- Yes, he has to cover his own legal costs . - Yes he had to pay for one of the independent tests and the other was free of charge (both clearly documented in the embedded documents in the original article posted on this thread). If not I believe we have shared them with Letsrun to publish.
- He never failed a blood test (blood passport was negative, urine was what had the ‘positive’ A sample). Both blood and urine were taken at the same time. Not to be rude, but if you are not across what he failed, then you have taken the time to read the article.
- Independent lads review the tests performed by the Australian labs, athletes don’t get access to their urine or blood. Also worth noting that athletes in Australia have to pay to get a copy of the lab pack ($1250 per test). It’s free for athletes in the US for example.
I'm thinking, that actually, we will know fairly soon. Either he will be able to run the same times he has been running recently or he will regress, and that will be our answer. I kind of doubt that if he was micro-dosing EPO that he will continue.
Greene clearly knows how to pick which experts for which scenario:
As reported by the Herald and The Age last month, Norwegian professors Jon Nissen-Meyer, Tore Skotland, Erik Boye and Bjarne Osterud have been long-term critics of EPO testing by some WADA-sanctioned laboratories because they are too reliant on the subjective interpretation of results.
But why Chen from UBC? He is a mass spec/sugar guy...
Pretty bizarre how someone who never took epo can test positive for it, eh? But logically i'd think he probably had trace amounts of it which disappeared in re-testing, which would explain what happened.
There's so many of these elites on the sauce and they all know how difficult it is to actually get unlucky to test positive for it. If someone is diligent and careful with regards to their doping regimen, there's no way they should not be beating this faulty testing system that gives advanced notice, given that the drug traces can disappear quickly or be deliberately made to disappear quickly with masking agents.
It's a co-incidence, or extraordinary bad luck, that the two most prominant James Templeton athletes - Bernard Lagat and Peter Bol - have both suffered such 'catastrophic blunders' in completely unrelated labs seperated by two decades.
Lacking the character to admit you were wrong AND functionally illiterate in your native language. Coincidence? I think not.
Pretty bizarre how someone who never took epo can test positive for it, eh? But logically i'd think he probably had trace amounts of it which disappeared in re-testing, which would explain what happened.

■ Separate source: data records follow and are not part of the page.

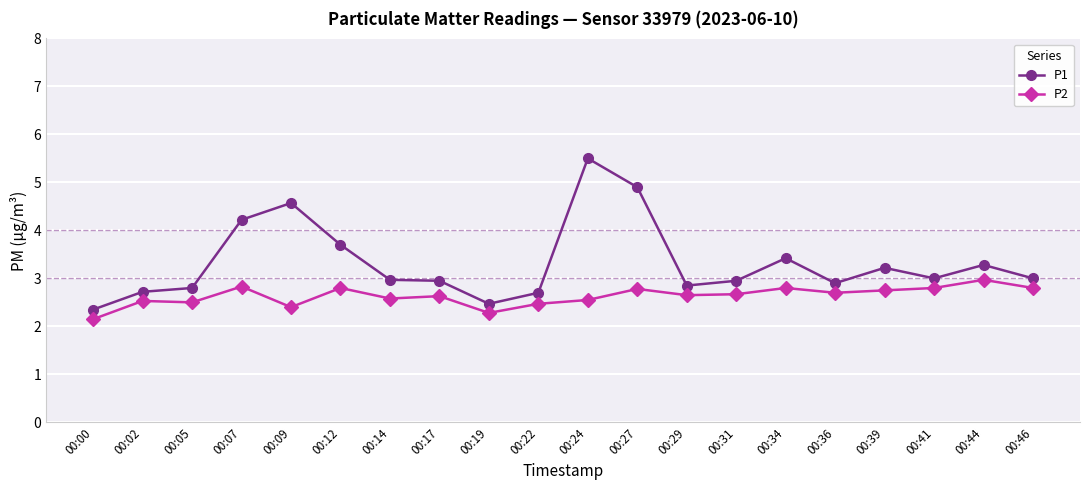

List the series in order of their overall mean, highest first.

P1, P2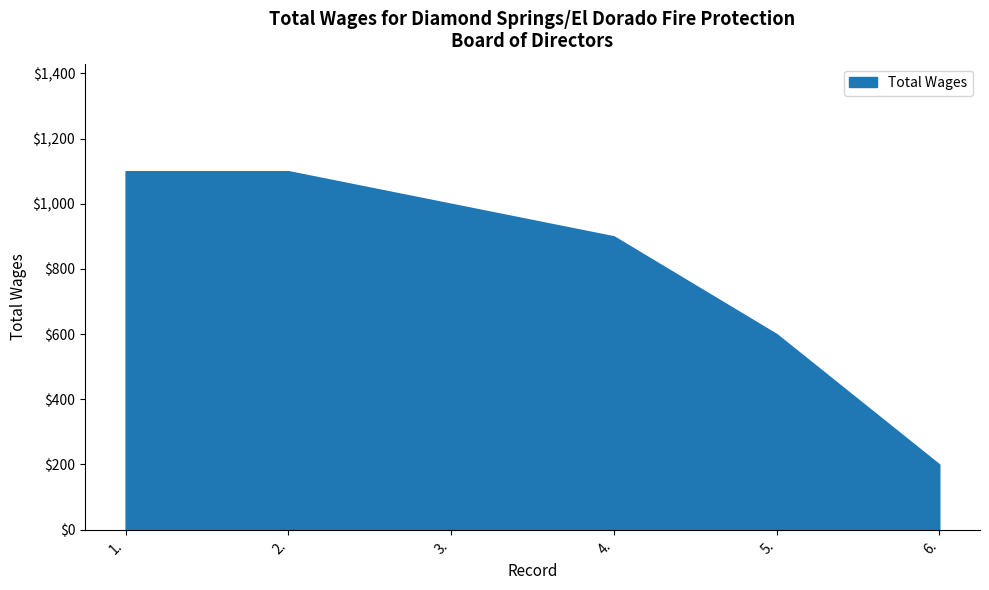

Is it true that the value at 1. is 1877?

False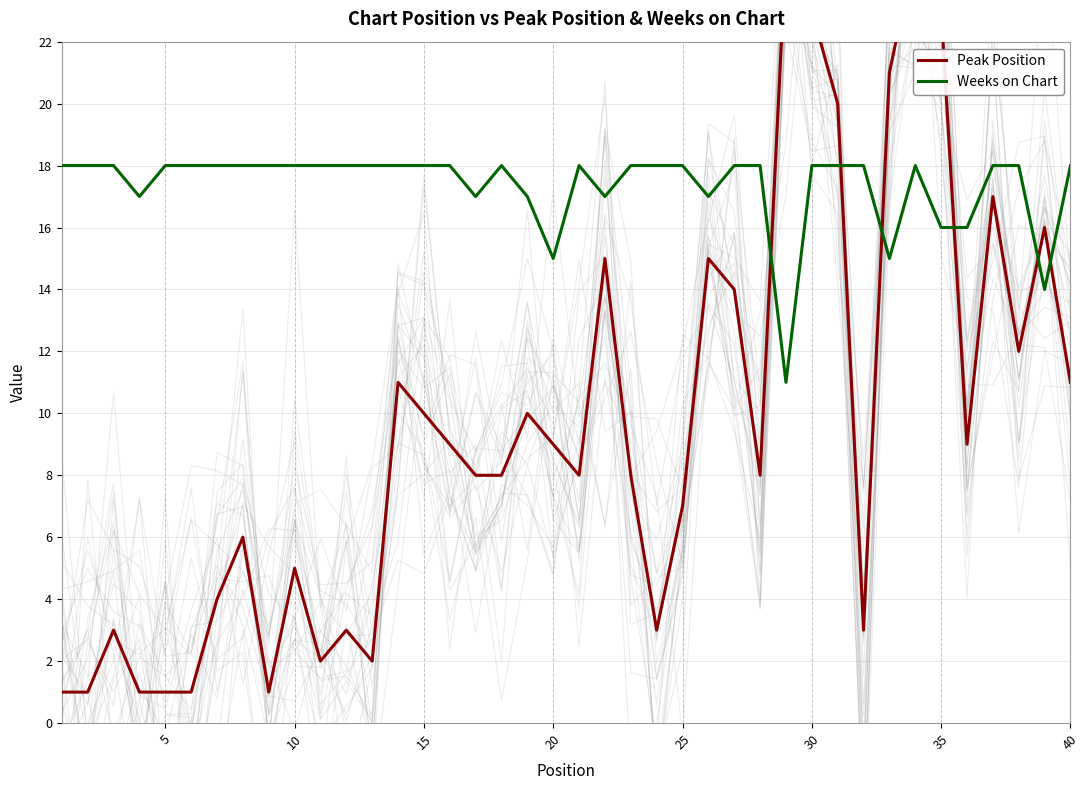

Reading right to left, transcribe all the data shown in this chart.

Peak Position: 11	16	12	17	9	23	25	21	3	20	23	25	8	14	15	7	3	8	15	8	9	10	8	8	9	10	11	2	3	2	5	1	6	4	1	1	1	3	1	1
Weeks on Chart: 18	14	18	18	16	16	18	15	18	18	18	11	18	18	17	18	18	18	17	18	15	17	18	17	18	18	18	18	18	18	18	18	18	18	18	18	17	18	18	18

There's so many of these elites on the sauce and they all know how difficult it is to actually get unlucky to test positive for it. If someone is diligent and careful with regards to their doping regimen, there's no way they should not be beating this faulty testing system that gives advanced notice, given that the drug traces can disappear quickly or be deliberately made to disappear quickly with masking agents.

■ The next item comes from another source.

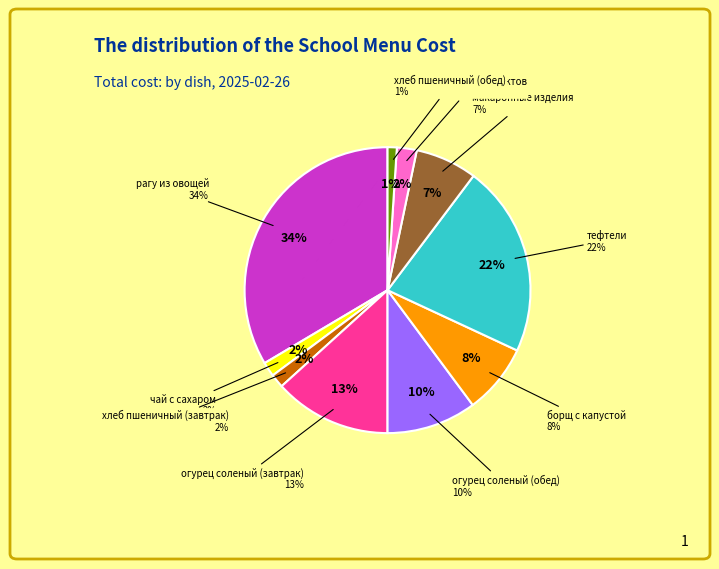

To the nearest percent, what is the combined percentage of компот из сухофруктов and огурец соленый (обед)?

12%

You’ve not read the thread have you?
his coach has explained that the ‘retest’ is not a retest at all.
It’s a secondary (and tertiary) analysis of the original tests.
It's a co-incidence, or extraordinary bad luck, that the two most prominant James Templeton athletes - Bernard Lagat and Peter Bol - have both suffered such 'catastrophic blunders' in completely unrelated labs seperated by two decades.
This is a show put together in order to keep the current status quo - meaning letting Africans and other third world athletes cheat as much as possible. It's all political, and part of a broader attack on the West in general. Look at how 'they' spring into action when one of their precious tools is accused/caught. It's laughable.
Pretty bizarre how someone who never took epo can test positive for it, eh? But logically i'd think he probably had trace amounts of it which disappeared in re-testing, which would explain what happened.
How do you think these tests work? You make it sound as if there is just a printout of what compounds were found or something farcical.
NYT mentioned the same issue with some analysts potentially misinterpreting the SARS-Page gel test results.
Thank you, very informative.
Greene clearly knows how to pick which experts for which scenario:
As reported by the Herald and The Age last month, Norwegian professors Jon Nissen-Meyer, Tore Skotland, Erik Boye and Bjarne Osterud have been long-term critics of EPO testing by some WADA-sanctioned laboratories because they are too reliant on the subjective interpretation of results.
But why Chen from UBC? He is a mass spec/sugar guy...
He's got a ton of publications and experience in capillary electrophoresis and separation technologies, which is relevant here. Also, being a "sugar guy" would be helpful in this case, given the nature of EPO and rEPO because they differ in their sugar profiles.
Nice. You of course have no evidence for it to be in the rules.
Would you expect my to provide evidence for one of the claims from Prof. Erik Boye?
However, I would expect you to provide evidence for your claim.
But just the same, I completely took your advice, because I didn't believe your un-reviewed claim provided with no evidence, and I read the WADA rules covering the labs. He's right and you are not. Thanks for the tip.